Les coiffeuses espèrent que les clients viendront dans les jours à venir
Pour s’en convaincre, notre équipe de reportage a fait le tour de quelques salons de coiffure. Le constat est sans appel, les clientes se comptent sur les doigts d’une main. Awa Fofana, propriétaire d’un salon de coiffure au Grand marché de Bamako, reconnaît qu’il y a moins d’affluence. Mais garde un mince espoir de voir certaines clientes débarquer à la dernière minute.
Aminata Diarra, gérante du salon «Balemaya coiffure», sis à Kalabancoura, a le même souci. Elle explique que la crainte d’Allah surtout pendant le Ramadan pousse beaucoup de femmes à rejeter les mèches et à tresser leurs cheveux naturels à 1.000 ou 2.000 Fcfa. Alors que les perruques coûtent entre 7.500 à 15.000 Fcfa.

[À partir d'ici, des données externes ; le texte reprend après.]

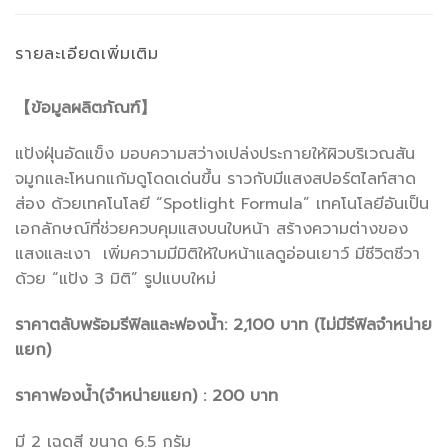
รายละเอียดเพิ่มเติม
【ข้อมูลผลิตภัณฑ์】
แป้งฝุ่นอัดแข็ง มอบความสว่างเปล่งประกายให้ผิวบริเวณสัน
จมูกและโหนกแก้มดูโดดเด่นขึ้น ราวกับมีแสงสปอร์ตไลท์สาด
ส่อง ด้วยเทคโนโลยี “Spotlight Formula” เทคโนโลยีอันเป็น
เอกลักษณ์ที่ช่วยควบคุมแสงบนใบหน้า สร้างความต่างของ
แสงและเงา เพิ่มความมีมิติให้ใบหน้าแลดูอ่อนเยาว์ มีชีวิตชีวา
ด้วย “แป้ง 3 มิติ” รูปแบบใหม่
ราคาตลับพร้อมรีฟิลและฟองน้ำ: 2,100 บาท (ไม่มีรีฟิลจำหน่าย
แยก)
ราคาฟองน้ำ(จำหน่ายแยก) : 200 บาท
มี 2 เฉดสี ขนาด 6.5 กรัม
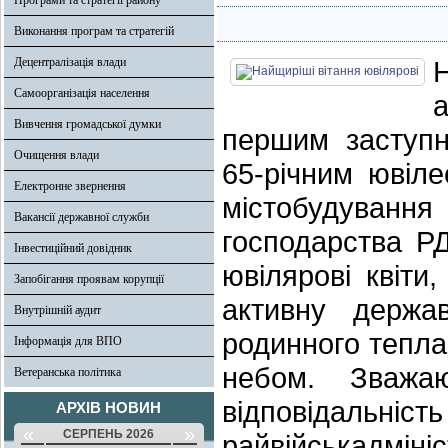
Програми та стратегії району
Виконання програм та стратегій
Децентралізація влади
Самоорганізація населення
а
Вивчення громадської думки
першим заступ
Очищення влади
65-річним ювіле
Електронне звернення
містобудування
Вакансії державної служби
господарства 
Інвестиційний довідник
ювілярові квіти
Запобігання проявам корупції
активну держав
Внутрішній аудит
родинного тепла
Інформація для ВПО
небом. Зважа
Ветеранська політика
відповідал
АРХІВ НОВИН
«
»
СЕРПЕНЬ 2026
райвійськадмін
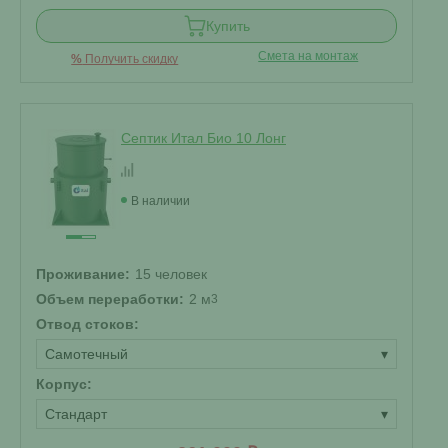
Купить
Смета на монтаж
%
Получить скидку
Септик Итал Био 10 Лонг
В наличии
Проживание:
15 человек
Объем переработки:
2 м
3
Отвод стоков:
Самотечный
▾
Корпус:
Стандарт
▾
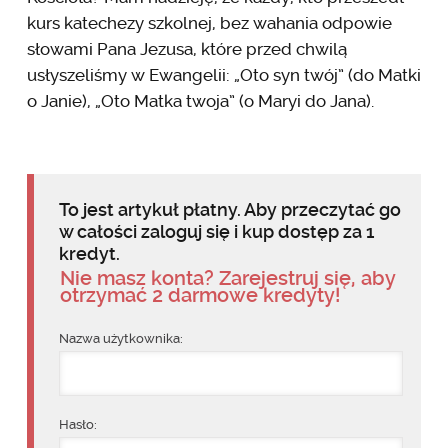
kurs katechezy szkolnej, bez wahania odpowie
słowami Pana Jezusa, które przed chwilą
usłyszeliśmy w Ewangelii: „Oto syn twój” (do Matki
o Janie), „Oto Matka twoja” (o Maryi do Jana).
To jest artykuł płatny. Aby przeczytać go
w całości zaloguj się i kup dostęp za 1
kredyt.
Nie masz konta? Zarejestruj się, aby
otrzymać 2 darmowe kredyty!
Nazwa użytkownika:
Hasło:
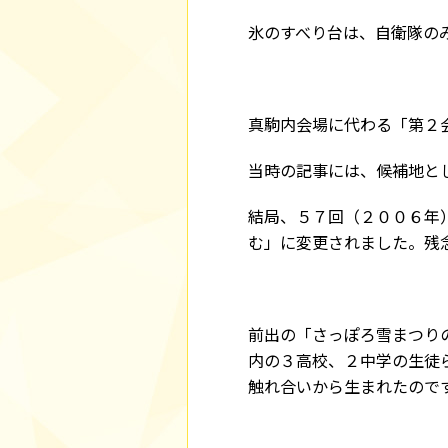
氷のすべり台は、自衛隊の
真駒内会場に代わる「第２
当時の記事には、候補地と
結局、５７回（２００６年
む」に変更されました。残
前出の「さっぽろ雪まつり
内の３高校、２中学の生徒
触れ合いから生まれたので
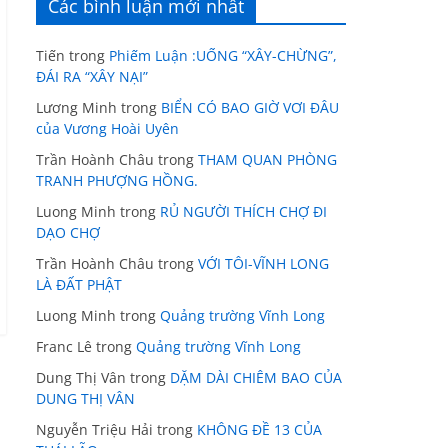
Các bình luận mới nhất
Tiến
trong
Phiếm Luận :UỐNG “XÂY-CHỪNG”,
ĐÁI RA “XÂY NẠI”
Lương Minh
trong
BIỂN CÓ BAO GIỜ VƠI ĐÂU
của Vương Hoài Uyên
Trần Hoành Châu
trong
THAM QUAN PHÒNG
TRANH PHƯỢNG HỒNG.
Luong Minh
trong
RỦ NGƯỜI THÍCH CHỢ ĐI
DẠO CHỢ
Trần Hoành Châu
trong
VỚI TÔI-VĨNH LONG
LÀ ĐẤT PHẬT
Luong Minh
trong
Quảng trường Vĩnh Long
Franc Lê
trong
Quảng trường Vĩnh Long
Dung Thị Vân
trong
DẶM DÀI CHIÊM BAO CỦA
DUNG THỊ VÂN
Nguyễn Triệu Hải
trong
KHÔNG ĐỀ 13 CỦA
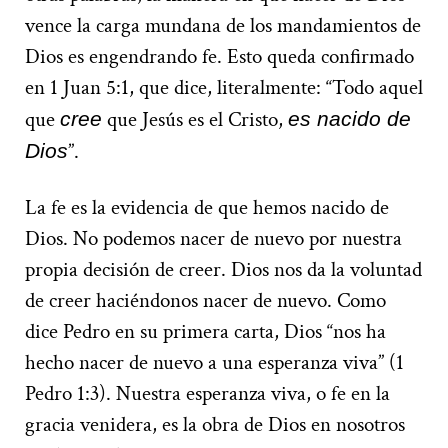
vence la carga mundana de los mandamientos de
Dios es engendrando fe. Esto queda confirmado
en 1 Juan 5:1, que dice, literalmente: “Todo aquel
que
que Jesús es el Cristo,
cree
es nacido de
”.
Dios
La fe es la evidencia de que hemos nacido de
Dios. No podemos nacer de nuevo por nuestra
propia decisión de creer. Dios nos da la voluntad
de creer haciéndonos nacer de nuevo. Como
dice Pedro en su primera carta, Dios “nos ha
hecho nacer de nuevo a una esperanza viva” (1
Pedro 1:3). Nuestra esperanza viva, o fe en la
gracia venidera, es la obra de Dios en nosotros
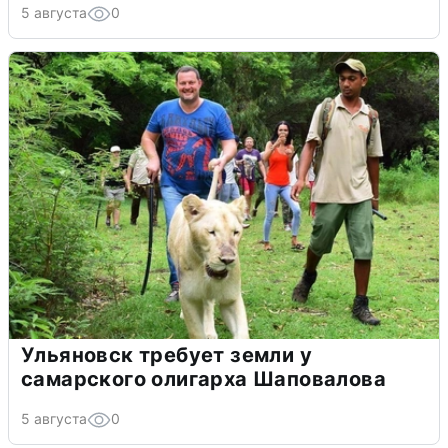
5 августа
0
Ульяновск требует земли у
самарского олигарха Шаповалова
5 августа
0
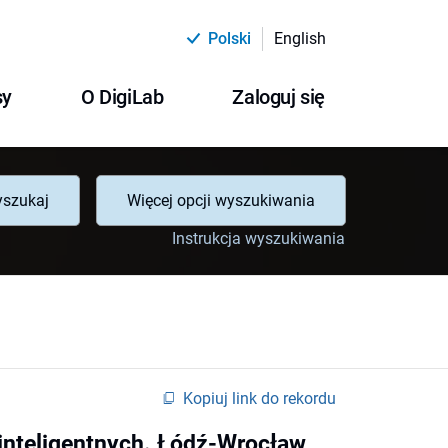
Polski
English
sy
O DigiLab
Zaloguj się
szukaj
Więcej opcji wyszukiwania
Instrukcja wyszukiwania
Kopiuj link do rekordu
inteligentnych. Łódź-Wrocław,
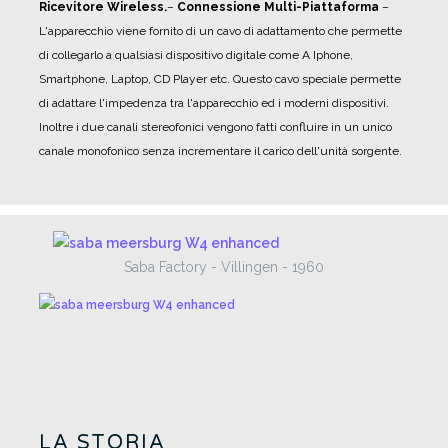
Ricevitore Wireless.
–
Connessione Multi-Piattaforma
–
L'apparecchio viene fornito di un cavo di adattamento che permette
di collegarlo a qualsiasi dispositivo digitale come A Iphone,
Smartphone, Laptop, CD Player etc. Questo cavo speciale permette
di adattare l'impedenza tra l'apparecchio ed i moderni dispositivi.
Inoltre i due canali stereofonici vengono fatti confluire in un unico
canale monofonico senza incrementare il carico dell'unità sorgente.
Saba Factory - Villingen - 1960
LA STORIA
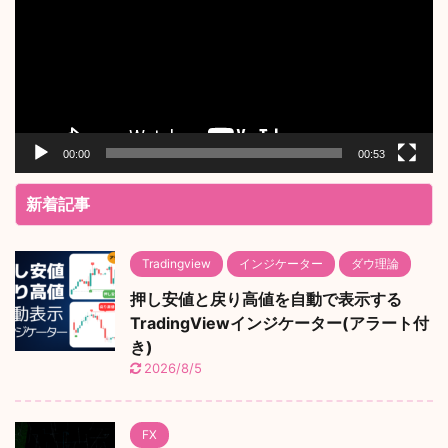
レ
ー
ヤ
ー
00:00
00:53
新着記事
Tradingview
インジケーター
ダウ理論
押し安値と戻り高値を自動で表示する
TradingViewインジケーター(アラート付
き)
2026/8/5
FX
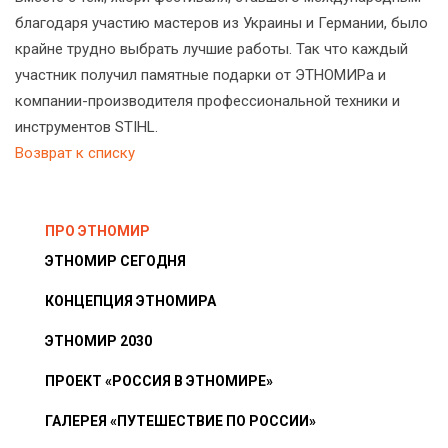
благодаря участию мастеров из Украины и Германии, было
крайне трудно выбрать лучшие работы. Так что каждый
участник получил памятные подарки от ЭТНОМИРа и
компании-производителя профессиональной техники и
инструментов STIHL.
Возврат к списку
ПРО ЭТНОМИР
ЭТНОМИР СЕГОДНЯ
КОНЦЕПЦИЯ ЭТНОМИРА
ЭТНОМИР 2030
ПРОЕКТ «РОССИЯ В ЭТНОМИРЕ»
ГАЛЕРЕЯ «ПУТЕШЕСТВИЕ ПО РОССИИ»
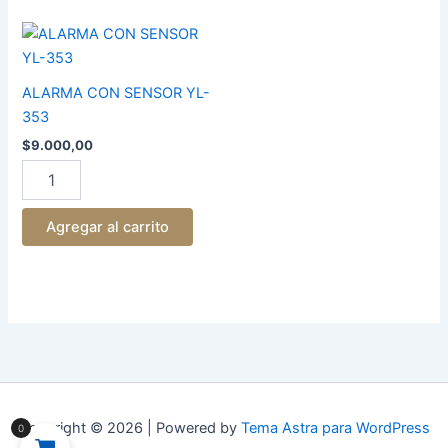
ALARMA
CON
SENSOR
YL-
ALARMA CON SENSOR YL-
353
353
cantidad
$
9.000,00
Agregar al carrito
Copyright © 2026 | Powered by
Tema Astra para WordPress
0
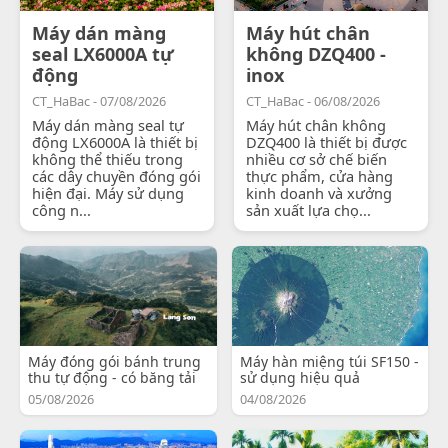
Máy dán màng
Máy hút chân
seal LX6000A tự
không DZQ400 -
động
inox
CT_HaBac - 07/08/2026
CT_HaBac - 06/08/2026
Máy dán màng seal tự
Máy hút chân không
động LX6000A là thiết bị
DZQ400 là thiết bị được
không thể thiếu trong
nhiều cơ sở chế biến
các dây chuyền đóng gói
thực phẩm, cửa hàng
hiện đại. Máy sử dụng
kinh doanh và xưởng
công n...
sản xuất lựa chọ...
Máy đóng gói bánh trung
Máy hàn miệng túi SF150 -
thu tự động - có băng tải
sử dụng hiệu quả
05/08/2026
04/08/2026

Kadidia Ouattara, maquilleuse au niveau des Halles de Bamako, fait aussi de la pédicure manucure et pose les faux cils. Elle explique n’avoir jamais vécu en 17 ans d’exercice un tel manque d’affluence. Ses services sont payés à 1.000 ou 2.000 Fcfa. À côté d’elle se trouve une autre tresseuse, qui tire son épingle du jeu avec les perruques cédées entre 7.500 à 20.000 Fcfa. Pour les mèches brésiliennes, les prix oscillent entre 50.000 à 300.000 Fcfa.
Ce n’est pas le cas d’Alassane Sidibé. Celui qui tatoue les femmes avec le henné traditionnel et moderne à Daoudabougou se dit également préoccupé. Mais il explique que certaines clientes ont pris rendez-vous pour samedi prochain.